To investigate the differences between odd and even splits, you first need to define a difference metric. In previous exercises, you investigated the improvement of moving from a low-numbered lane to a high-numbered lane, defining f = (ta - tb) / ta. There, the ta in the denominator served as our reference time for improvement. Here, you are considering both improvement and decline in performance depending on the direction of swimming, so you want the reference to be an average. So, we will define the fractional difference as $f = 2 \frac{(t_a - t_b)}{(t_a + t_b)}$.

Your task here is to plot the mean fractional difference between odd and even splits versus lane number.

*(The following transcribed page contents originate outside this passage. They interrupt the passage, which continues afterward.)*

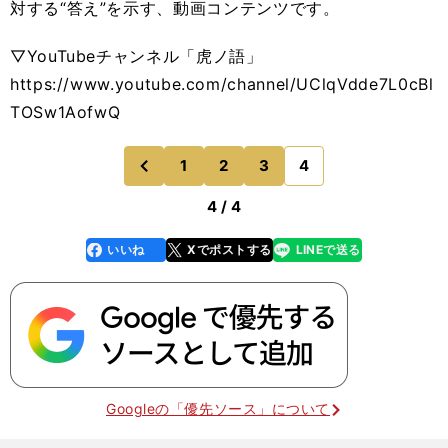
対する“答え”を示す、動画コンテンツです。
▽YouTubeチャンネル「虎ノ語」
https://www.youtube.com/channel/UClqVdde7L0cBl
TOSw1AofwQ
1
2
3
4
のページへ
前
4 / 4
いいね
Xでポストする
LINEで送る
line
faceboo
x
k
Googleの「優先ソース」について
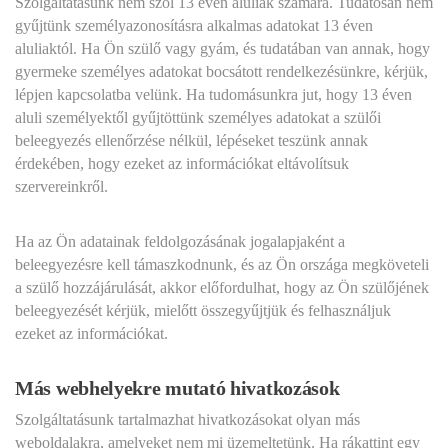
Szolgáltatásunk nem szól 13 éven aluliak számára. Tudatosan nem
gyűjtünk személyazonosításra alkalmas adatokat 13 éven
aluliaktól. Ha Ön szülő vagy gyám, és tudatában van annak, hogy
gyermeke személyes adatokat bocsátott rendelkezésünkre, kérjük,
lépjen kapcsolatba velünk. Ha tudomásunkra jut, hogy 13 éven
aluli személyektől gyűjtöttünk személyes adatokat a szülői
beleegyezés ellenőrzése nélkül, lépéseket teszünk annak
érdekében, hogy ezeket az információkat eltávolítsuk
szervereinkről.
Ha az Ön adatainak feldolgozásának jogalapjaként a
beleegyezésre kell támaszkodnunk, és az Ön országa megköveteli
a szülő hozzájárulását, akkor előfordulhat, hogy az Ön szülőjének
beleegyezését kérjük, mielőtt összegyűjtjük és felhasználjuk
ezeket az információkat.
Más webhelyekre mutató hivatkozások
Szolgáltatásunk tartalmazhat hivatkozásokat olyan más
weboldalakra, amelyeket nem mi üzemeltetünk. Ha rákattint egy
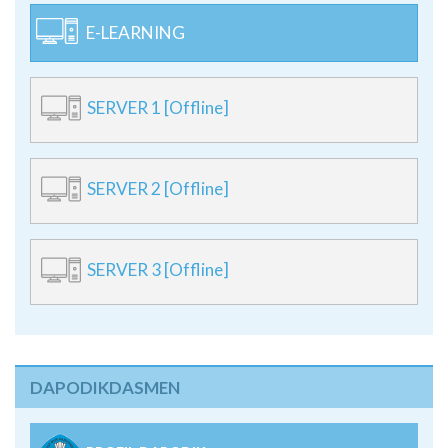
E-LEARNING
SERVER 1 [Offline]
SERVER 2 [Offline]
SERVER 3 [Offline]
DAPODIKDASMEN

f_13 = np.array([-0.01562214, -0.0146381 , -0.00977673, -0.00525713,  0.00204104,
        0.00381014,  0.0075664 ,  0.01525869])
f_15 = np.array([-0.00516018, -0.00392952, -0.00099284,  0.00059953, -0.002424  ,
       -0.00451099,  0.00047467,  0.00081962])
lanes = np.array([1, 2, 3, 4, 5, 6, 7, 8])
_ = plt.plot(lanes, f_13, marker='.', markersize=12, linestyle='none')
_ = plt.plot(lanes, f_15, marker='.', markersize=12, linestyle='none')

# Add a legend
_ = plt.legend((2013, 2015))

# Label axes
_ = plt.xlabel('lane')
_ = plt.ylabel('frac. diff. (odd - even)')

EDA has exposed a strong slope in 2013 compared to 2015!

How does the current effect depend on lane position?

To quantify the effect of lane number on performance, perform a linear regression on the f_13 versus lanes data. Do a pairs bootstrap calculation to get a 95% confidence interval. Finally, make a plot of the regression.

Note that we could compute error bars on the mean fractional differences and use them in the regression, but that is beyond the scope of this course.

slope, intercept = np.polyfit(lanes, f_13, 1)

# Compute bootstrap replicates
bs_reps_slope, bs_reps_int = dcst.draw_bs_pairs_linreg(lanes, f_13, 10000)

# Compute 95% confidence interval of slope
conf_int = np.percentile(bs_reps_slope, [2.5, 97.5])

# Print slope and confidence interval
print("""
slope: {0:.5f} per lane
95% conf int: [{1:.5f}, {2:.5f}] per lane""".format(slope, *conf_int))

# x-values for plotting regression lines
x = np.array([1, 8])

# Plot 100 bootstrap replicate lines
for i in range(100):
    _ = plt.plot(x, bs_reps_slope[i] * x + bs_reps_int[i], 
                 color='red', alpha=0.2, linewidth=0.5)
    
# Update the plot
_ = plt.plot(lanes, f_13, marker='.', markersize=12, linestyle='none')
plt.draw()
slope: 0.00447 per lane
95% conf int: [0.00393, 0.00502] per lane

The slope is a fractional difference of about 0.4% per lane. This is quite a substantial difference at this elite level of swimming where races can be decided by tiny differences.

Hypothesis test: can this be by chance?

The EDA and linear regression analysis is pretty conclusive. Nonetheless, you will top off the analysis of the zigzag effect by testing the hypothesis that lane assignment has nothing to do with the mean fractional difference between even and odd lanes using a permutation test. You will use the Pearson correlation coefficient, which you can compute with dcst.pearson_r() as the test statistic.

rho = dcst.pearson_r(lanes, f_13)

# Initialize permutation reps: perm_reps_rho
perm_reps_rho = np.empty(10000)

# Make permutation reps
for i in range(10000):
    # Scramble the lanes array: scrambled_lanes
    scrambled_lanes = np.random.permutation(lanes)
    
    # Compute the Pearson correlation coefficient
    perm_reps_rho[i] = dcst.pearson_r(scrambled_lanes, f_13)
    
# Compute and print p-value
p_val = np.sum(perm_reps_rho >= rho) / 10000
print('p =', p_val)
p = 0.0

The p-value is very small, as you would expect from the confidence interval of the last exercise.